Task objective :: Gather every line of the data below that contains the string "robinson" and copy each of those lines in full.

#####

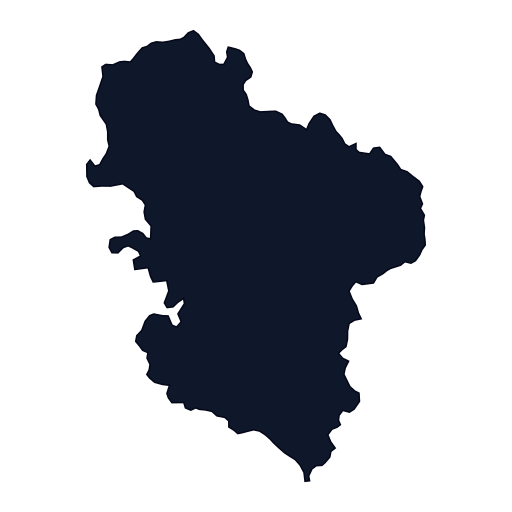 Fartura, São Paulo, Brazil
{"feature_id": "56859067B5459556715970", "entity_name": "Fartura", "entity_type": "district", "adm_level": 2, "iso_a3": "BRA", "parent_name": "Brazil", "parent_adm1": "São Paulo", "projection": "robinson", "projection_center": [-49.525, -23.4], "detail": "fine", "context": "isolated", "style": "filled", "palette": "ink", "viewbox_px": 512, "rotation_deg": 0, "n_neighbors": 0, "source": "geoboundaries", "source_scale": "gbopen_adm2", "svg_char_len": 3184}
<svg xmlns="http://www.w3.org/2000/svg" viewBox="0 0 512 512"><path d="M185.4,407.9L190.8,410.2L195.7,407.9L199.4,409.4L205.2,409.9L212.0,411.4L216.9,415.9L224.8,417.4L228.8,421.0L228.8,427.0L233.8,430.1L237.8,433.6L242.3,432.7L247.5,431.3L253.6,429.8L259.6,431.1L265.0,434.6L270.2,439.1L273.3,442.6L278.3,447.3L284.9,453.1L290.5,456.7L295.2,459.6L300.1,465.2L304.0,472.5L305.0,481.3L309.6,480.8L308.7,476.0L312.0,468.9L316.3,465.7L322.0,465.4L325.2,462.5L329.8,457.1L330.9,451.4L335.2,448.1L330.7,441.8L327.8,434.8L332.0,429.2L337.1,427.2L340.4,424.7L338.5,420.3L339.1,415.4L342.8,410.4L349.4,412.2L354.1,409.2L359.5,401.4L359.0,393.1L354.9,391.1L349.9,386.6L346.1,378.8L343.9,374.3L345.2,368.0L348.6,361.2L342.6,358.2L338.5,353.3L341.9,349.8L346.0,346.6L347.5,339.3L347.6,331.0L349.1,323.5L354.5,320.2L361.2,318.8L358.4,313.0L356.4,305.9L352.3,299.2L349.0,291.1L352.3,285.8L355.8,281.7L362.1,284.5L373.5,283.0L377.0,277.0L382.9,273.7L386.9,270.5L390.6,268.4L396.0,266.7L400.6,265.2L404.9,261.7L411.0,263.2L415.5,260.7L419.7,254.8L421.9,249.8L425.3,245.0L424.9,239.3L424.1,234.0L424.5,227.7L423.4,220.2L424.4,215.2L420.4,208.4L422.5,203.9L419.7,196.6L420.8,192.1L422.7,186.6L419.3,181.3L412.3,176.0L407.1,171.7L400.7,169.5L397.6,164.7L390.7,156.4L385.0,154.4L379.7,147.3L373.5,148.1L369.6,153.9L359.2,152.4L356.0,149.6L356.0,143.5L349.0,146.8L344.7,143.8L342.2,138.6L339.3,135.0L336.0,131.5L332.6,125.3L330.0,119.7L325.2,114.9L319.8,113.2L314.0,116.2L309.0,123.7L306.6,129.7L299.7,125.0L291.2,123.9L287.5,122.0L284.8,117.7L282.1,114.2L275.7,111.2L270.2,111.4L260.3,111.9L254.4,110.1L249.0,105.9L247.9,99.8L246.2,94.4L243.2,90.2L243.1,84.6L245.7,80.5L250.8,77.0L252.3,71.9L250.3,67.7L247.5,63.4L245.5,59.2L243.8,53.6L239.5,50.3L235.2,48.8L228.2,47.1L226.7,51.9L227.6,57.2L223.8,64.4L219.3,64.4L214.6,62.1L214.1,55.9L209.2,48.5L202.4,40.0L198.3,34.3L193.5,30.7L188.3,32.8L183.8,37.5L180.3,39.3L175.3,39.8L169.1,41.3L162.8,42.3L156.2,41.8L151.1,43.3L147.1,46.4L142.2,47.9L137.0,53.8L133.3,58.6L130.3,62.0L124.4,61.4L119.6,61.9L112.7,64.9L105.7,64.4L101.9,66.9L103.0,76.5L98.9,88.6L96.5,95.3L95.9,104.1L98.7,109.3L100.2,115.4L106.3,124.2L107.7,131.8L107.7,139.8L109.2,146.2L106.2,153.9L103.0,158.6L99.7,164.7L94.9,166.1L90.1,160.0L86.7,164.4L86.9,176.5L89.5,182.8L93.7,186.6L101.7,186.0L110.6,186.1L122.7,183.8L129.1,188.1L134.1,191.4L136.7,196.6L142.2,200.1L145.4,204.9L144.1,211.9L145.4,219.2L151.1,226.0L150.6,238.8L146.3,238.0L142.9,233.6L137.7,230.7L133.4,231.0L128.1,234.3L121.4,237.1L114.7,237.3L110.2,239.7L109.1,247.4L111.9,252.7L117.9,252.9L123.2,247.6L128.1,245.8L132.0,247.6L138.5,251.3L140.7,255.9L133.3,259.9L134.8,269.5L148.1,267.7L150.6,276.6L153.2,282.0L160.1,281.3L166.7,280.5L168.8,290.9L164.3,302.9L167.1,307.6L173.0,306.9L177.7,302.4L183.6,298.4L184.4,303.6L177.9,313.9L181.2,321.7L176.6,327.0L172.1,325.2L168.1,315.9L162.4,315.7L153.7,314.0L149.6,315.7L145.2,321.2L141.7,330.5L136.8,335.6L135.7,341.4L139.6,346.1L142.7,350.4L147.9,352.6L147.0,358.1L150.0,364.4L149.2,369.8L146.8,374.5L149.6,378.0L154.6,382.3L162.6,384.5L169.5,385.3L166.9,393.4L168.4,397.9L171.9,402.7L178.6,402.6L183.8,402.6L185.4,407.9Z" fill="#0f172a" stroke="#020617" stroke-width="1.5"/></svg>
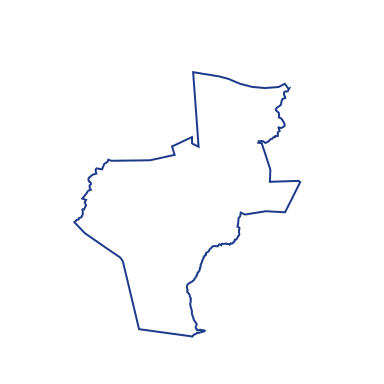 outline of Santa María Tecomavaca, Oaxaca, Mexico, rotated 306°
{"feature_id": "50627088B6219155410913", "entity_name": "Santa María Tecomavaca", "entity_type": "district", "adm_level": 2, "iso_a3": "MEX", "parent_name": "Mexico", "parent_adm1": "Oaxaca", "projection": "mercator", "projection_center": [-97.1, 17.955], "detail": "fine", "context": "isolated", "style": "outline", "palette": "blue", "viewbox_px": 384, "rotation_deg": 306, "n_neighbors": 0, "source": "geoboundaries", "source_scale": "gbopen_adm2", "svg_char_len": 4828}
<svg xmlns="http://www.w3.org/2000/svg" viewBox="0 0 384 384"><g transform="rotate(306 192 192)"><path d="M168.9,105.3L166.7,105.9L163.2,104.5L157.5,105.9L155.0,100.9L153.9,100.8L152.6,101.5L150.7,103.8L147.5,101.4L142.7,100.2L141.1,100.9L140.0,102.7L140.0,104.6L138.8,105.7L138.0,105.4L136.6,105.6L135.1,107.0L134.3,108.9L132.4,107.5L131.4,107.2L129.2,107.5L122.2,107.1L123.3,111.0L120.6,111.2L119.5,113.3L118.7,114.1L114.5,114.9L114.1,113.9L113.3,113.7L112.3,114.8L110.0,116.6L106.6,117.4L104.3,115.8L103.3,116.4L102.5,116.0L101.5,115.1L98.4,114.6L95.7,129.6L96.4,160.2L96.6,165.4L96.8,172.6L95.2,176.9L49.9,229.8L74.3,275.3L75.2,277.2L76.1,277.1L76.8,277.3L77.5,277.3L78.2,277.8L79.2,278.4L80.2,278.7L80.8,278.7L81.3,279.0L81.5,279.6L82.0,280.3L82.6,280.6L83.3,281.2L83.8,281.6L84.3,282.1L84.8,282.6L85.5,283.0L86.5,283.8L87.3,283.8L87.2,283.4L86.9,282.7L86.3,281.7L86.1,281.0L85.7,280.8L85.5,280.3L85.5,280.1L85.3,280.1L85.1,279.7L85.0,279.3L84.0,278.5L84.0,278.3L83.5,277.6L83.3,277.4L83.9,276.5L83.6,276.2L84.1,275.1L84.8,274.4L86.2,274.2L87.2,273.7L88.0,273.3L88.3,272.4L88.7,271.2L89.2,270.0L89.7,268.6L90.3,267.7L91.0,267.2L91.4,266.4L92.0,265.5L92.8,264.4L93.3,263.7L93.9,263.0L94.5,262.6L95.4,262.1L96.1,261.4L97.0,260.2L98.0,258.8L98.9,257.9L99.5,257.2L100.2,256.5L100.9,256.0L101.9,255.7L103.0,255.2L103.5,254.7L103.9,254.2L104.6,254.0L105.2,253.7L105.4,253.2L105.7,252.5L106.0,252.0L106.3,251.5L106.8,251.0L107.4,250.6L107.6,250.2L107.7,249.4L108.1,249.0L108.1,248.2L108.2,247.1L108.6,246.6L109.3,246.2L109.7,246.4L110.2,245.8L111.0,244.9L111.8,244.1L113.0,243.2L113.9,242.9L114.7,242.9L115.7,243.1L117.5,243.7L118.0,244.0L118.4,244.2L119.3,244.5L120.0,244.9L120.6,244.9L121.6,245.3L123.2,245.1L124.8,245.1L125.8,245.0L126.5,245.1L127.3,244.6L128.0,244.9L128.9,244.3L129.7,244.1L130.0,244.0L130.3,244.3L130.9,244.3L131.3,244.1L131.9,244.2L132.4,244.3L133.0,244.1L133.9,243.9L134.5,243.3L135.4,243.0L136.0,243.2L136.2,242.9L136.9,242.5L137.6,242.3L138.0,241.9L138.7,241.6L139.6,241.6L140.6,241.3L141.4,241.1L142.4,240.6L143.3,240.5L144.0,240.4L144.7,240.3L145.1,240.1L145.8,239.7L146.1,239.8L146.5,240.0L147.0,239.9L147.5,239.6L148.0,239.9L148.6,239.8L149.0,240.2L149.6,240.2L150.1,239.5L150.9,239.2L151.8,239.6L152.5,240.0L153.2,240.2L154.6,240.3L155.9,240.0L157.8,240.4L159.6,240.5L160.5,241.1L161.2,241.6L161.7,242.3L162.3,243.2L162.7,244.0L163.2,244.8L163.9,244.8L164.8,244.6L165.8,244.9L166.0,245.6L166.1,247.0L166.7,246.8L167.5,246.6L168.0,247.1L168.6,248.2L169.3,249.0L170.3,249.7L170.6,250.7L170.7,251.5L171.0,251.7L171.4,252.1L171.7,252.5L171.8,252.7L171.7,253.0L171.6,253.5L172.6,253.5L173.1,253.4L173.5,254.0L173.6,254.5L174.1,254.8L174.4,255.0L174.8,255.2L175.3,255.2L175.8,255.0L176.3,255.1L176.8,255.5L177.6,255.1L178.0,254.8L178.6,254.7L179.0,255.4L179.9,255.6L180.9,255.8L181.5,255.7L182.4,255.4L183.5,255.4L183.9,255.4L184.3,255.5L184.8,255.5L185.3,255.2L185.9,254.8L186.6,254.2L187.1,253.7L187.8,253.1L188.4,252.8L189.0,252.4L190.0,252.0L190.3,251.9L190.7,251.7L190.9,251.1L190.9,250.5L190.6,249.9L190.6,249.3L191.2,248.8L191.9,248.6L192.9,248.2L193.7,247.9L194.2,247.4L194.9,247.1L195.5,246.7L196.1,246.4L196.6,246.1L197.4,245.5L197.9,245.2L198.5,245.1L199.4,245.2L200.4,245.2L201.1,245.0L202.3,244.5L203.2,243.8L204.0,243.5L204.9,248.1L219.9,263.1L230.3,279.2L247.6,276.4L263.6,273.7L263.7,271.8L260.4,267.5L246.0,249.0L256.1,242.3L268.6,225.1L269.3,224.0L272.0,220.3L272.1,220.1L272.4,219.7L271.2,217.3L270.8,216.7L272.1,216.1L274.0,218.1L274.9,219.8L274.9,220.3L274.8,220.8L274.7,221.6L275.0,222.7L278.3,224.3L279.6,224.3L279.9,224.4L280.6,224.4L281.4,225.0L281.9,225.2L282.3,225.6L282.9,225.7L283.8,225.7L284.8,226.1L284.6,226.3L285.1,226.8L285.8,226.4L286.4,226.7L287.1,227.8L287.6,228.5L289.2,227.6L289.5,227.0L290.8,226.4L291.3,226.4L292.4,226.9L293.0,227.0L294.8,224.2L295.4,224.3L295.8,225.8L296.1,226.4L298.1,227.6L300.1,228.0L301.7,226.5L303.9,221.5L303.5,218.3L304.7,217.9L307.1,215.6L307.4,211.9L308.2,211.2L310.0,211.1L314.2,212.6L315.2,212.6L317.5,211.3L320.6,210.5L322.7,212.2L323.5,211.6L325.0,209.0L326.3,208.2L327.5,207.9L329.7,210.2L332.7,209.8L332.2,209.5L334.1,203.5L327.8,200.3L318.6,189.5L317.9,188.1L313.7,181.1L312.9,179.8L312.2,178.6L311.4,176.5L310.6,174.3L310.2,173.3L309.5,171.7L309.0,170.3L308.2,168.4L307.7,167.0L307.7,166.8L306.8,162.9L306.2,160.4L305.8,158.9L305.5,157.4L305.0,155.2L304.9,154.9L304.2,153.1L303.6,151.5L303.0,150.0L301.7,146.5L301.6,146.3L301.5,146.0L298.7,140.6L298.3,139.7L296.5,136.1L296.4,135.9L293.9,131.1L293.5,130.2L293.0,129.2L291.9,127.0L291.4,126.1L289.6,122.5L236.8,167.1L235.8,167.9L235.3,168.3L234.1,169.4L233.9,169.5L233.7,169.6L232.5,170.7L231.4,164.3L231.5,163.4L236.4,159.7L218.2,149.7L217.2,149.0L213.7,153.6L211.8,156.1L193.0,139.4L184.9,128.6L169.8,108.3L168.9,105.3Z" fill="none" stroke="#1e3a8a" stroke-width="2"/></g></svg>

#####

Answer in full ::
{"feature_id": "56859067B5459556715970", "entity_name": "Fartura", "entity_type": "district", "adm_level": 2, "iso_a3": "BRA", "parent_name": "Brazil", "parent_adm1": "São Paulo", "projection": "robinson", "projection_center": [-49.525, -23.4], "detail": "fine", "context": "isolated", "style": "filled", "palette": "ink", "viewbox_px": 512, "rotation_deg": 0, "n_neighbors": 0, "source": "geoboundaries", "source_scale": "gbopen_adm2", "svg_char_len": 3184}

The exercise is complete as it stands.